Cerberus Shoal recorded their latest with Scott Coburn of Sun City Girls, and The Land We All Believe In shares that band's fascination with multiethnic jams and long percussion-driven intervals. The wavering flute at the onset of "Taking Out the Enemy" could have come right off SCG's Flute and Mask, though it disappears, rather quickly, into a cakewalking banjo and swing-blowing saxophone. And like Sleepytime Gorilla Museum, the band draws a fine, very crossable line between music and theater, nightmarish atmosphere lifting, occasionally, for off-kilter, high-kicking choruses. The singers — even the instruments — feel like characters in a play, mugging exaggeratedly through their parts so that they can be enjoyed in the back rows. This works most of the time, though the cartoonish spoken-word outro to "Taking Out the Enemy" is a little grating.

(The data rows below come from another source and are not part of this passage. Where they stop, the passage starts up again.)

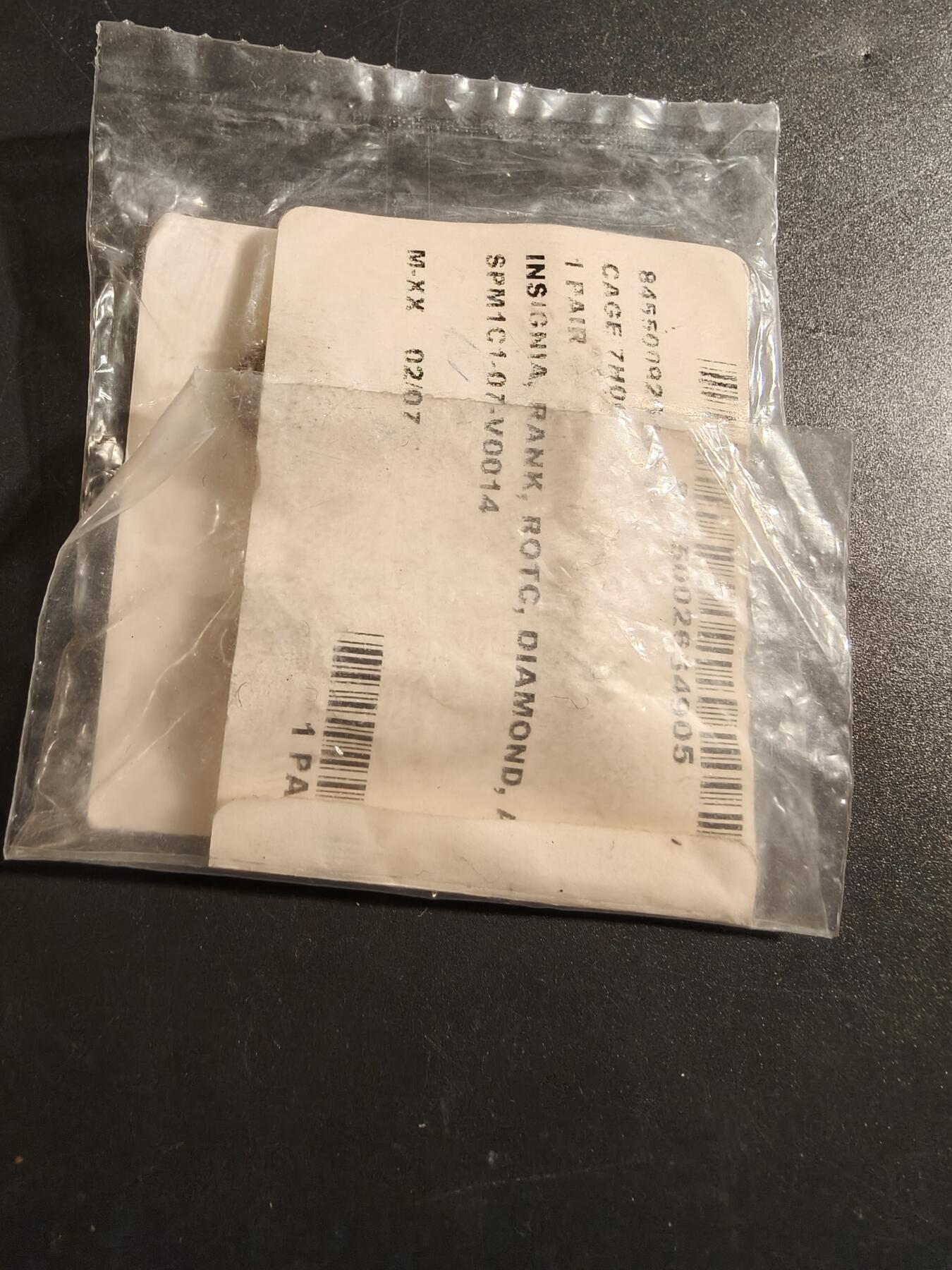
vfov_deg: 73.9
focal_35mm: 23
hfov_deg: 58.9
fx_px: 843
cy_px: 635
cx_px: 476
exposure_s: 1/100
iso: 160
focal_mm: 2.32
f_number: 2
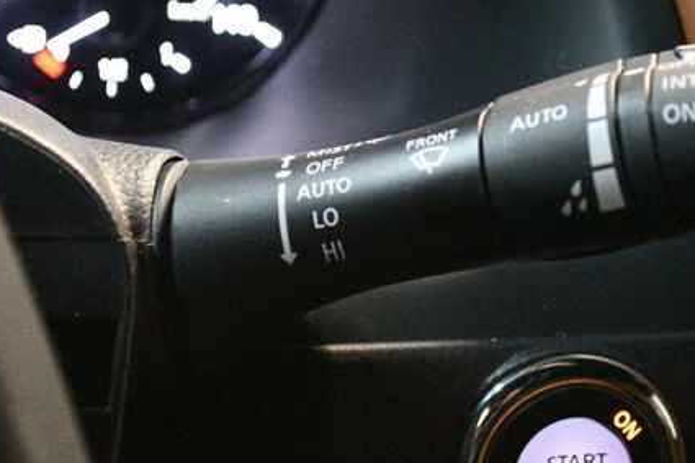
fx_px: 1949
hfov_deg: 20.2
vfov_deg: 13.5
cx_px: 425
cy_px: 162
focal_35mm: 101
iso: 12800
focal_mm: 45
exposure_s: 1/50
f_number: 5.3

The disc begins with the title track's hallucinogenically sweet chorus, Colleen Kinsella and Erin Davidson's voices locked tight in harmonies over a plinked background of percussive sounds. It's a tipsily euphoric convert's chorus, strange and compelling and slightly foreboding. You can imagine it as a loosely strung lemur's march over heaven knows what cliffs to the sea. It is followed by one of the album's highlights, the clattering, nonsense-lyric'd "Wyrm," which wends its freak-embracing way over 11 and a half minutes. Like circus music played in an unknown key, it is both celebratory and disturbing, and the fact that you can almost, but not quite, make out the words adds another layer of disorientation.

Like many of the longer cuts, "Wyrm" has several movements. The exuberant noisiness of the first section melts into an interlude of melancholy accordion and half-heard moans and field recordings. This builds slowly in intensity and volume, cresting in a roar of static, then dying down to musette-ish wheezes. Then Chris Sutherland picks up the vocals again, spewing out a machine gun's report of percussive imaginary words; he sounds Cajun, then Spanish, French, then East European, absolutely eluding translation but wringing a great deal of urgency out of the sounds.

Cerberus Shoal's focus on transformative experiences, rather than songs per se, comes through in the longer tracks, four of them over 10 minutes long. "The Ghosts Are Greedy," teeters on a scaffolding of clanking tin-pan drumming and unbalanced bass, a foundation rickety enough to tremble under the spooky art-rock vocals but also steady enough to carry the band for nearly 16 minutes. The even longer "Taking Out the Enemy," percolates along on that hallmark jaunty rhythm for eons, flaring into a triumphant chorus of "Here I am/ Here I am" every few minutes.

Lyrics here are politically pointed but surreal — like Sutherland's made-up "Wyrm" rant, somehow conveying rebellion and communal utopianism without actually saying the words. Still, there's a closed quality to these tracks, a feeling that you almost have to join the cult to participate, that the audience is never as important as the band itself. If you're not in the right mood, the high buzzing vocals in "Pie for President" sound like Chipmunks, or Queen circa "Bohemian Rhapsody." Chaotic, theatrical, stuffed to the gills with ideas, and exuberantly alive, The Land We All Believe In rewards the faithful and punishes the skeptical. One person's transcendent is another person's silly, and where you stand, what kind of day you've had and how willing you are to let go will mostly determine how much you like this record.